À partir du 1er janvier 2026, les anciens premiers ministres et ministres de l'Intérieur ne bénéficieront plus de véhicules avec chauffeur, de secrétariat et de protection policière à vie. Cette mesure, signée par le Premier ministre Sébastien Lecornu, limite ces avantages à une durée restreinte, dans un contexte de contraintes budgétaires. Des exceptions persistent pour des raisons de sécurité.
Le 1er janvier 2026 marque la fin des privilèges à vie accordés aux anciens premiers ministres et ministres de l'Intérieur en France. Sébastien Lecornu, chef du gouvernement, a signé un décret rendant cette mesure effective, estimant «inconcevable» que ces responsables bénéficient d'avantages permanents pour un «statut temporaire». Dès mi-septembre, il avait annoncé que «la République protège les personnes faisant l'objet de menaces, [mais] il n'est pas concevable qu'ils puissent bénéficier d'avantages à vie».
Ces privilèges incluaient un véhicule de fonction avec chauffeur, un secrétariat et une protection policière. Désormais, ils sont limités : seuls ceux ayant quitté leurs fonctions depuis moins de deux ans, ou nécessitant une protection pour des raisons de sécurité, les conservent. Parmi les exceptions figurent Manuel Valls et Bernard Cazeneuve, en raison de leurs rôles lors des attentats de 2015, Christophe Castaner pour la crise des Gilets jaunes, et Édouard Philippe, candidat à la présidentielle.
Dix-sept anciens premiers ministres, de Laurent Fabius à François Bayrou, et autant d'anciens ministres de l'Intérieur, comme Pierre Joxe à Bruno Retailleau, sont concernés. En 2023, ces avantages ont coûté 1,423 million d'euros pour les anciens Premiers ministres (hors sécurité), soit environ 1,5 million d'euros annuels au total.

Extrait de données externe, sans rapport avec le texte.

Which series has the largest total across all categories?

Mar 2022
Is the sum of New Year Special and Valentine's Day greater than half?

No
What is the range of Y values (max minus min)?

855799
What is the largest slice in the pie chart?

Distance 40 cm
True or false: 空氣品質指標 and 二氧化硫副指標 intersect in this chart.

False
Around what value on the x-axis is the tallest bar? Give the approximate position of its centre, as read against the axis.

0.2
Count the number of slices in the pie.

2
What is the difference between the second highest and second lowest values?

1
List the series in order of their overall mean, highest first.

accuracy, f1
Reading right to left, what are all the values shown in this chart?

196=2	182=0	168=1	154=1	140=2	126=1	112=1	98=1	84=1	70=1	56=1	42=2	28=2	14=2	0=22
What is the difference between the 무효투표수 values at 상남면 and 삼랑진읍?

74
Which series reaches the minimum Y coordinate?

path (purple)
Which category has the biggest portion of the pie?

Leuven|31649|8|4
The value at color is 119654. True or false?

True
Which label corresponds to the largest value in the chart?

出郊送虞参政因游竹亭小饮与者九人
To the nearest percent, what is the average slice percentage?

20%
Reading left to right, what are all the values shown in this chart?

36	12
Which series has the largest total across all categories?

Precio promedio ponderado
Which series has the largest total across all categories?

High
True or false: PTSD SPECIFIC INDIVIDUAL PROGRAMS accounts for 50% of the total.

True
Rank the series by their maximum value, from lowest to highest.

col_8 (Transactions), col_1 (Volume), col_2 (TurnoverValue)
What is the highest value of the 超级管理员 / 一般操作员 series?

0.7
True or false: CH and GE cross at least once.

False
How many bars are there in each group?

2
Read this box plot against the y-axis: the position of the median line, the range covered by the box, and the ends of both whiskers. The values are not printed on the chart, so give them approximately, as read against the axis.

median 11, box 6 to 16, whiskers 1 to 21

La mesure, symbolique mais économique, suscite un consensus général. Dominique de Villepin la juge «tout à fait normale» pour donner l'exemple. Cependant, Daniel Vaillant, 76 ans et ancien ministre sous Lionel Jospin, exprime des réserves : «J'ai 76 ans, je ne suis pas en bonne santé [...] Comment je fais, moi ?», se demandant si ce n'est pas un «choix politique». Élisabeth Borne évoque des «problèmes de sécurité» liés à ses réformes. Vaillant, qui n'a pas conduit depuis 25 ans, accepte néanmoins : «Je n'ai jamais été pour les privilèges. Je suis socialiste, je le reste.»
Dans un contexte budgétaire tendu, cette décision illustre l'effort de sobriété de l'État.